ACTIVITY:
In the entries, find all lines that hold the word "linecap" and copy them.

INPUT FOR THIS TASK below:

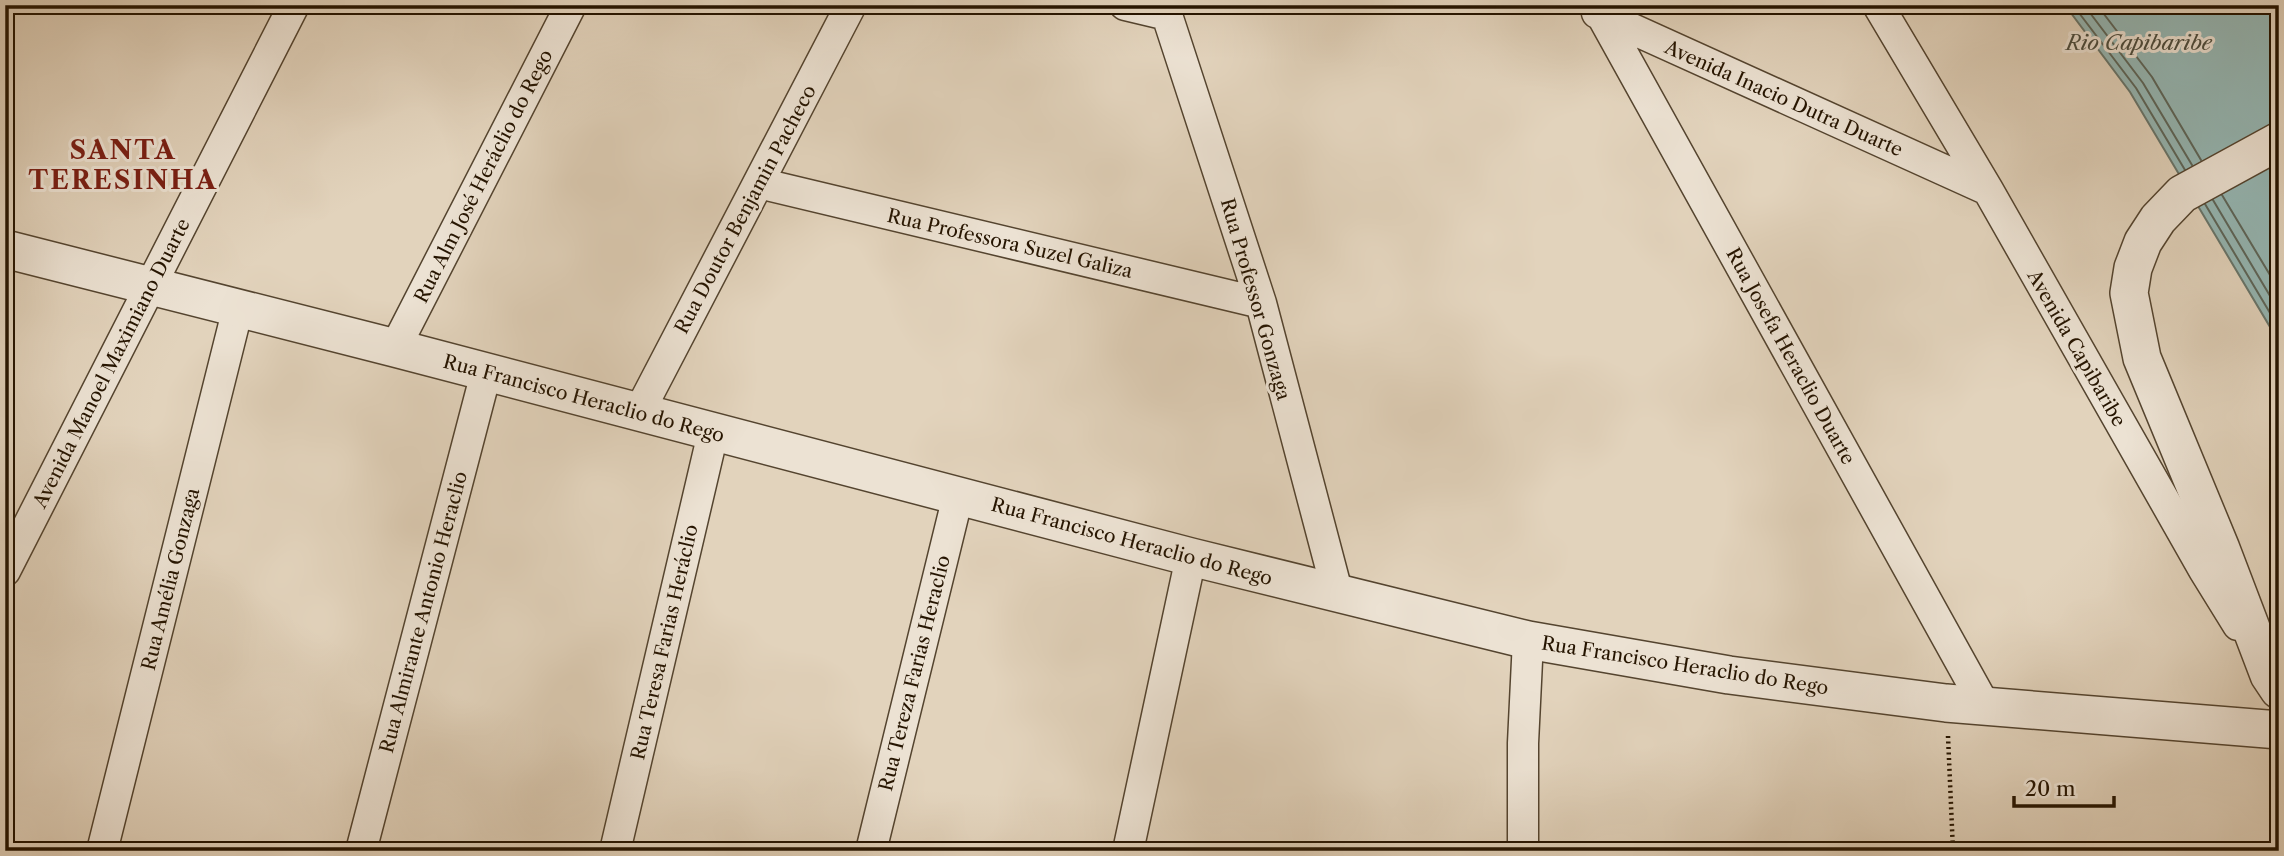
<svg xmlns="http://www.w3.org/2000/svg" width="2284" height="856" font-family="'Libre Caslon Text',serif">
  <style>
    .water { fill: #95b7b4; stroke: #68766c; stroke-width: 2 }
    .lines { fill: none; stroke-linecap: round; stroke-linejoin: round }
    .shore { stroke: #5d665a; stroke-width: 2 }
    .minor-casing { stroke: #54442f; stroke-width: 33 }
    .tertiary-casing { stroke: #54442f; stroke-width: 40 }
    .path { stroke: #251400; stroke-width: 4.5; stroke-dasharray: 2 3.5; stroke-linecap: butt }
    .minor { stroke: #ece2d3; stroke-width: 30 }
    .tertiary { stroke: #ece2d3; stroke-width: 37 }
    .labels { text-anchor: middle; stroke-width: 6; stroke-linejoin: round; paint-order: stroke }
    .street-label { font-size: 19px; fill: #251400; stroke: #ece2d3 }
    .water-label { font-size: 21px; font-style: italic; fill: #4c4d3f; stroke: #ece2d3 }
    .district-label { font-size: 26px; font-weight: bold; letter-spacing: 2px; fill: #7a1f14; stroke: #ece2d3 }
  </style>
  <rect width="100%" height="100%" fill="#e2d3bc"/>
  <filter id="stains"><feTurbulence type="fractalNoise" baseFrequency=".00286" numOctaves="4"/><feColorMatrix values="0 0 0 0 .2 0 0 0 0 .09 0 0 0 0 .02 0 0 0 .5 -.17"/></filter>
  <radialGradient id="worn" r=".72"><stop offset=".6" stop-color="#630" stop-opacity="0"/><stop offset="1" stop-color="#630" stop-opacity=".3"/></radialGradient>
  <path class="water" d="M2065,5H2279V342L2130,92Z"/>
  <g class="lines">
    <path class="shore" d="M2073,5L2136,88L2185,170
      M2084,5L2143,83L2192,165
      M2097,5L2152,77L2201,160
      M2222,195L2279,290
      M2213,200L2279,311
      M2205,204L2279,328"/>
    <defs>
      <path id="minor" d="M1125,5L1167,15
        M1166,5L1167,15L1261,303L1338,595
        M1596,5L1986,708
        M1878,5L1988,190L2204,570L2238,625
        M1597,13L1988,190
        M759,183L1261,303
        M395,348L571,5
        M639,412L851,5
        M5,571L294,5
        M102,851L238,308
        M361,851L486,373
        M615,851L713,433
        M871,851L958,496
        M1128,851L1191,557
        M1523,851V743L1528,640"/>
      <path id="tertiary" d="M2279,141L2182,194L2158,219L2143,242L2133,268L2129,293L2142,358L2221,549L2269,675L2279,690
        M5,249L395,348L1191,557L1528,640L1729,675L1946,703L2279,730"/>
    </defs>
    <use href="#minor" class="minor-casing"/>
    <use href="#tertiary" class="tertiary-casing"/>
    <path class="path" d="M1948,736L1953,851"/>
    <use href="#minor" class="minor"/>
    <use href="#tertiary" class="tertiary"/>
  </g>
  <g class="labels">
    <g class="street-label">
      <text transform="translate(1784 98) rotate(24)" y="7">Avenida Inacio Dutra Duarte</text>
      <text transform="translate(483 176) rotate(-63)" y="7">Rua Alm José Heráclio do Rego</text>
      <text transform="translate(745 209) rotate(-62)" y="7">Rua Doutor Benjamin Pacheco</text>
      <text transform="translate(1010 243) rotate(13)" y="7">Rua Professora Suzel Galiza</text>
      <text transform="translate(1256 299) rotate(74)" y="7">Rua Professor Gonzaga</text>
      <text transform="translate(2077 348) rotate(60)" y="7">Avenida Capibaribe</text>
      <text transform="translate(1791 356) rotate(61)" y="7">Rua Josefa Heraclio Duarte</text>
      <text transform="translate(111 363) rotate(-63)" y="7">Avenida Manoel Maximiano Duarte</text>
      <text transform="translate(584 398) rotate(15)" y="7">Rua Francisco Heraclio do Rego</text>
      <text transform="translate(1132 541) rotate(15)" y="7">Rua Francisco Heraclio do Rego</text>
      <text transform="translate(170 579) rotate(-76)" y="7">Rua Amélia Gonzaga</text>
      <text transform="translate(423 612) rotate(-75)" y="7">Rua Almirante Antonio Heraclio</text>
      <text transform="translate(664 642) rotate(-77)" y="7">Rua Teresa Farias Heráclio</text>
      <text transform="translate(1685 665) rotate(9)" y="7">Rua Francisco Heraclio do Rego</text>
      <text transform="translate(914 673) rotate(-76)" y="7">Rua Tereza Farias Heraclio</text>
    </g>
    <g class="water-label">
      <text x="2139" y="50">Rio Capibaribe</text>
    </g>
    <g class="district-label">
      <text x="123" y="159">SANTA<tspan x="123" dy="30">TERESINHA</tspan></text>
    </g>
  </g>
  <rect width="2284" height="856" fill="none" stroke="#e2d3bc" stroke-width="28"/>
  <rect x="7" y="7" width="2270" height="842" fill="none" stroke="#251400" stroke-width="3.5"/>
  <rect x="14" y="14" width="2256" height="828" fill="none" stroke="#251400" stroke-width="2"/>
  <path d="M2014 796v10h100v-10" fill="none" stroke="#251400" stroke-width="3.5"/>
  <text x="2025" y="796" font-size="21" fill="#251400" stroke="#ece2d3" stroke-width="5" paint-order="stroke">20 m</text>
  <rect width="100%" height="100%" filter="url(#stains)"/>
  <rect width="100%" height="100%" fill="url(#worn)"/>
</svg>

End of INPUT FOR THIS TASK.

ANSWER:
    .lines { fill: none; stroke-linecap: round; stroke-linejoin: round }
    .path { stroke: #251400; stroke-width: 4.5; stroke-dasharray: 2 3.5; stroke-linecap: butt }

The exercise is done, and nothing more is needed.